Hamilton also had pictures of a young boy and his grandmother. She said she asked the old woman what she had been able to bring with her when she fled violence in her country and came to Kenya. She pointed to a milk jug.

When Hamilton was first invited into that refugee family’s room in Kenya, the only word of English the woman knew was “welcome.” Not long ago, Hamilton said she was able to talk again with the woman, now in Seattle, Wash. The boys had regained their health and were in school. Their grandmother had learned English and she told Hamilton how her life had dramatically changed.

Hamilton described another scene she witnessed as many refugees were assembled at an airport awaiting transportation to their new homes.

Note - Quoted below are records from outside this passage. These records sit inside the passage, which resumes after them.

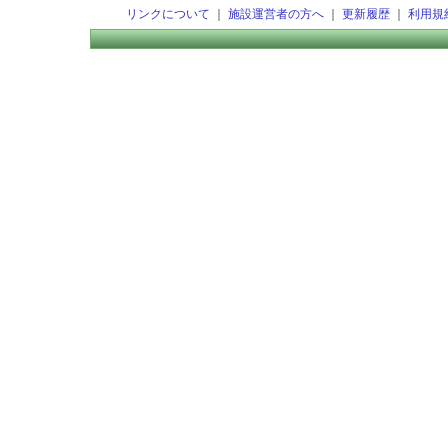
リンクについて
｜
施設運営者の方へ
｜
更新履歴
｜
利用規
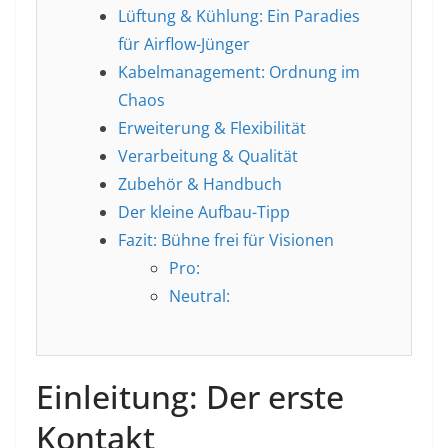
Lüftung & Kühlung: Ein Paradies
für Airflow-Jünger
Kabelmanagement: Ordnung im
Chaos
Erweiterung & Flexibilität
Verarbeitung & Qualität
Zubehör & Handbuch
Der kleine Aufbau-Tipp
Fazit: Bühne frei für Visionen
Pro:
Neutral:
Einleitung: Der erste
Kontakt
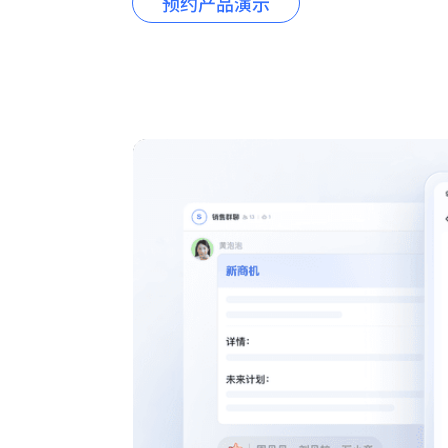
预约产品演示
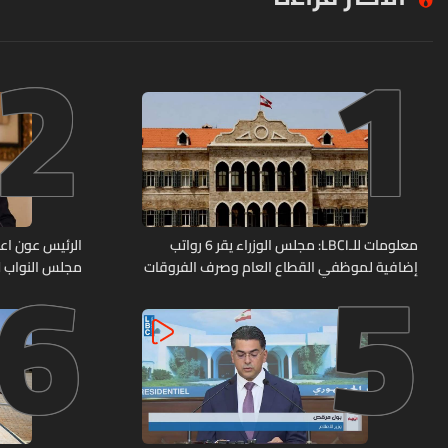
2
1
6
5
معلومات للـLBCI: مجلس الوزراء يقر 6 رواتب
الرئيس عون اعا
إضافية لموظفي القطاع العام وصرف الفروقات
مجلس النواب لا
بأثر رجعي منذ آذار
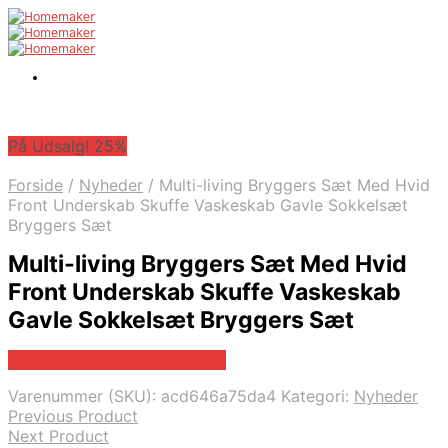
På Udsalg! 25%
Forside
/
Nyheder
/
Multi-living Bryggers Sæt Med Hvid
Front Underskab Skuffe Vaskeskab Gavle Sokkelsæt
Bryggers Sæt
Multi-living Bryggers Sæt Med Hvid
Front Underskab Skuffe Vaskeskab
Gavle Sokkelsæt Bryggers Sæt
På Udsalg hos Billigskabe.dk
Varenummer (SKU):
acd646a75da4
Kategori:
Nyheder
Previous Product
Next Product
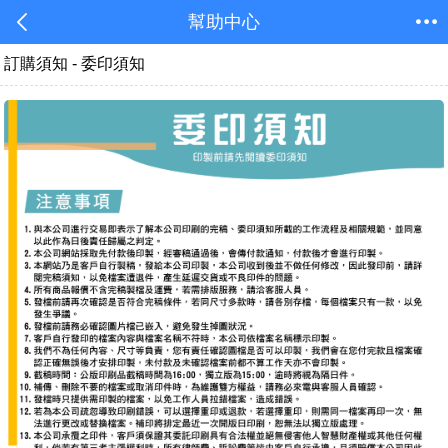
幫助中心
訂購須知 - 委印須知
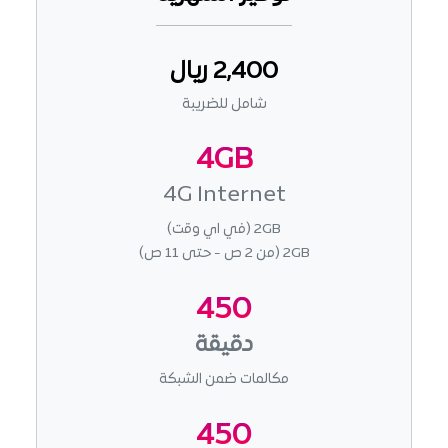
2,400 ريال
شامل للضريبة
4GB
4G Internet
2GB (في اي وقت)
2GB (من 2 ص - حتى 11 ص)
450
دقيقة
مكالمات ضمن الشبكة
450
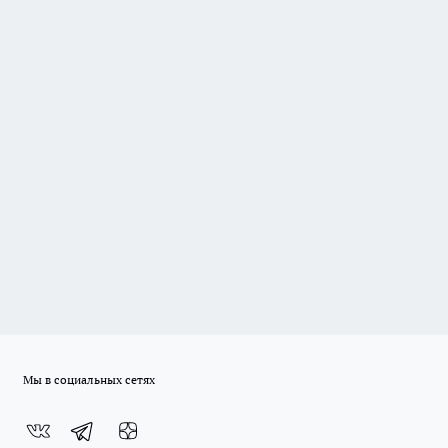
Мы в социальных сетях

Rows of suitcases with destinations marked on them covered the floor. She showed a picture of one special suitcase that had caused her great excitement. Its sign read: “Lewiston, Maine.”

Addressing the Great Falls Forum audience, she said, “You should celebrate. There’s so much good work being done here.” She added, “finding things that connect people” is important for that to happen, and exposure to the culture of the refugees is essential.

Several years ago, Hamilton wrote and performed a one-woman show entitled “Checkered Floors” based on the Somali resettlement in Maine.

The Great Falls Forum is a monthly speaker series co-sponsored by the Sun Journal, Bates College and the Lewiston Public Library.